Show & Tell 20 minutes
Project 10 minutes
Challenges 10 minutes
Hackathon 100 minutes
Presentation 10 minutes
Total 150 minutes

Dataset

Data about this course’s Github organization.

https://github.com/CSCI-4830-002-2014

Objective

  1. Write a Node.js script to grab all the events about our class’s repository.
  2. Redo all the analyses in Splunk III, Challenge 2 on the newer data.
  3. Conduct new analyses on the events related to week 3 (challenge, project, hackathon) using Splunk.

Prerequisites

Team

Form a team of four or five with other classmates. You should work with others who are already sitting at the same table. The teaching staff will walk around to facilitate team forming. Introduce yourself if you do not already know each other.

Objective 1: Node.js program for grabbing events

Problem: We want to retrieve all the events about the course from Github and save them in a JSON file to import into Splunk. But Github only returns one page of 30 events at a time.

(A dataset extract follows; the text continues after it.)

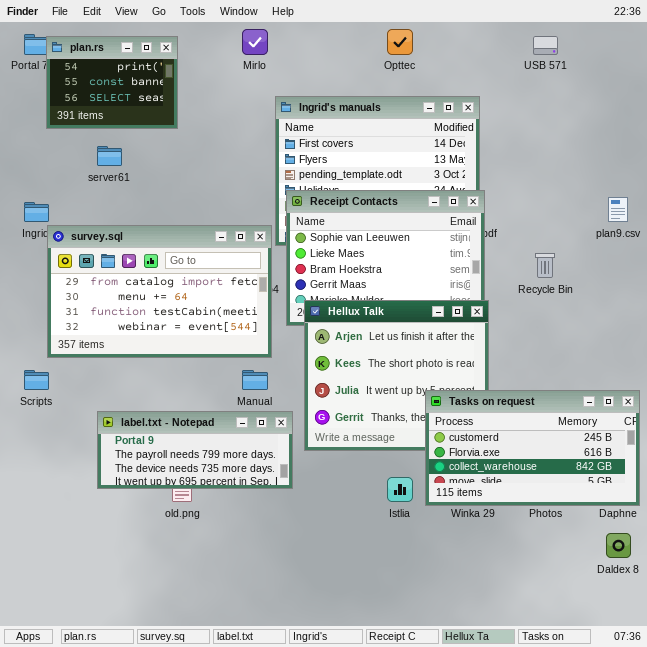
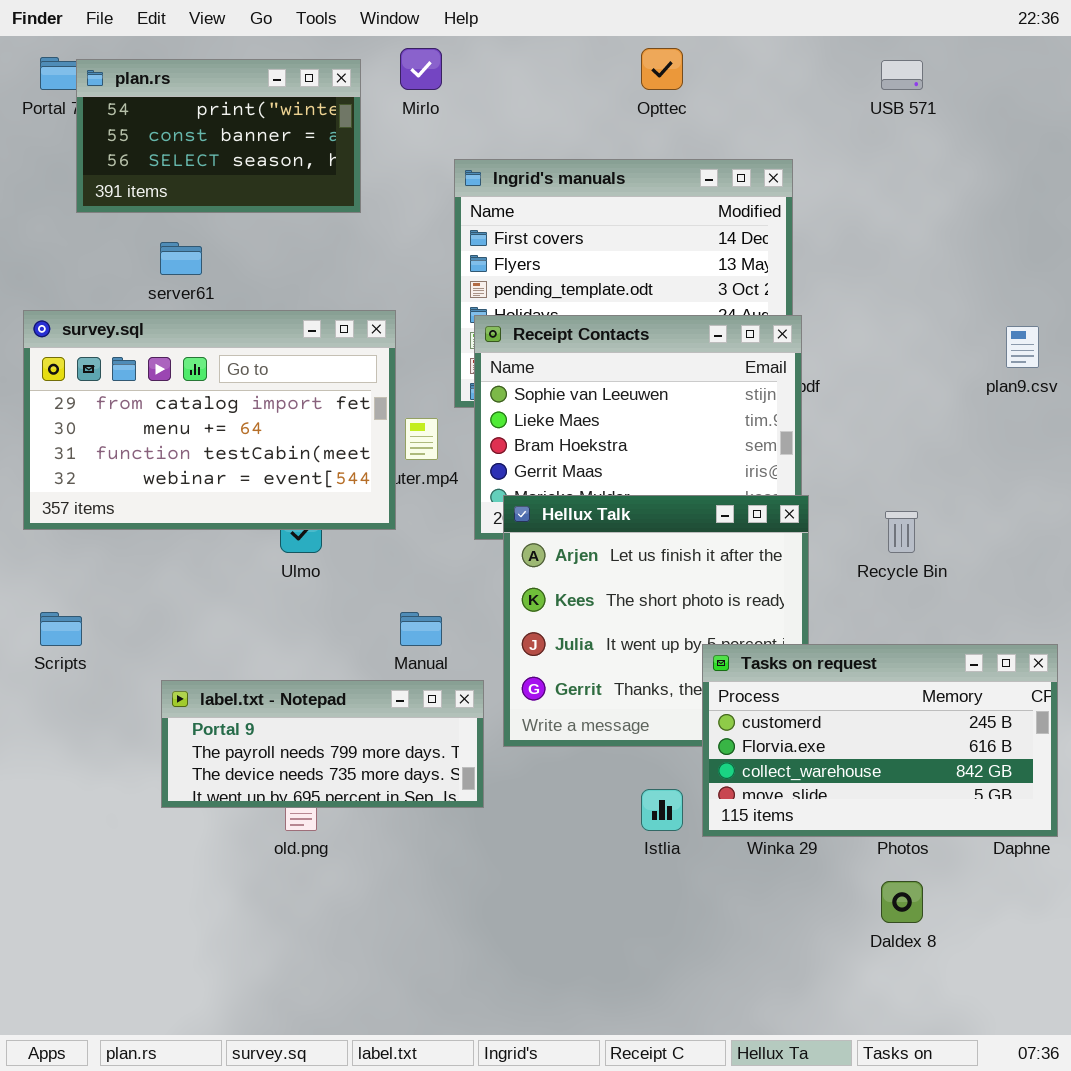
plan.rs: [46,36,178,129] -> [76,59,361,213], resized
survey.sql: [47,225,272,358] -> [23,310,396,530], moved
Recycle Bin: [535,253,555,278] -> [885,511,918,553], moved
Daldex 8: [606,533,631,558] -> [881,881,923,923], moved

Desired Solution: A Node.js program that can make multiple calls to Github’s API to retrieve events over several pages and combine the results into a single list (i.e., a JSON array).

Installation

You will need to install two Node packages:

  1. JavaScript GitHub API for Node.JS
  2. Async.js

Example

Below is a Node.js program for grabbing all forks of the repos for the three weeks challenges. Your task is to adapt this code for grabbing all events about our course’s repository (or as many as allowed by Github).

Download and try to run from a terminal:

node getforks.js > forks.json

Open forks.json and you should see a list of forks as a JSON array.

Template

You can use this Gist as a template to develop your program.

Useful References

Github API node-github
GET /users/:username/followers user#getFollowers
GET /orgs/:org/events events#getFromOrg

Technical Discussion

  • Why coding in Node.js? Why not Postman?
  • What parameters to set to get Github’s API to return data beyond the most recent 30 events?
  • What parameters to set in JSON.stringify that are responsible for printing to the console in a pretty way?
  • What is the role of the callback function in the call to github.repos.getForks?
  • Why is an asynchronous library needed?
  • Why does results need to be flatten?

Objective 2: Redo Analyses

2.a. What is the distribution of push requests over Github accounts?

2.b. What are different event types compared over time for the whole class?

2.c. Who had the most number of pull request events?

2.d. How many different kinds of pull request actions were made?

2.e. What is the distribution of opened pull requests over Github accounts?

2.f. What is the submission pattern (i.e., pull requests) of the “Week 2 challenge” over time?

Objective 3: Analyze Week 3

Come up with THREE interesting questions about week 3 (challenge, project, hackathon). For each question, compose a Splunk query and present a chart or table as an answer. Write one or two sentences to discuss your answer.

Presentation

Your team will do a 3-5 minutes presentation to the entire class about the findings from your analyses.

Submission

Use a Github repository to submit your work. Follow this link to find the template repository for this hackathon. Fork, modify, commit, push, and make a pull request, just like what you did for your other homework submissions.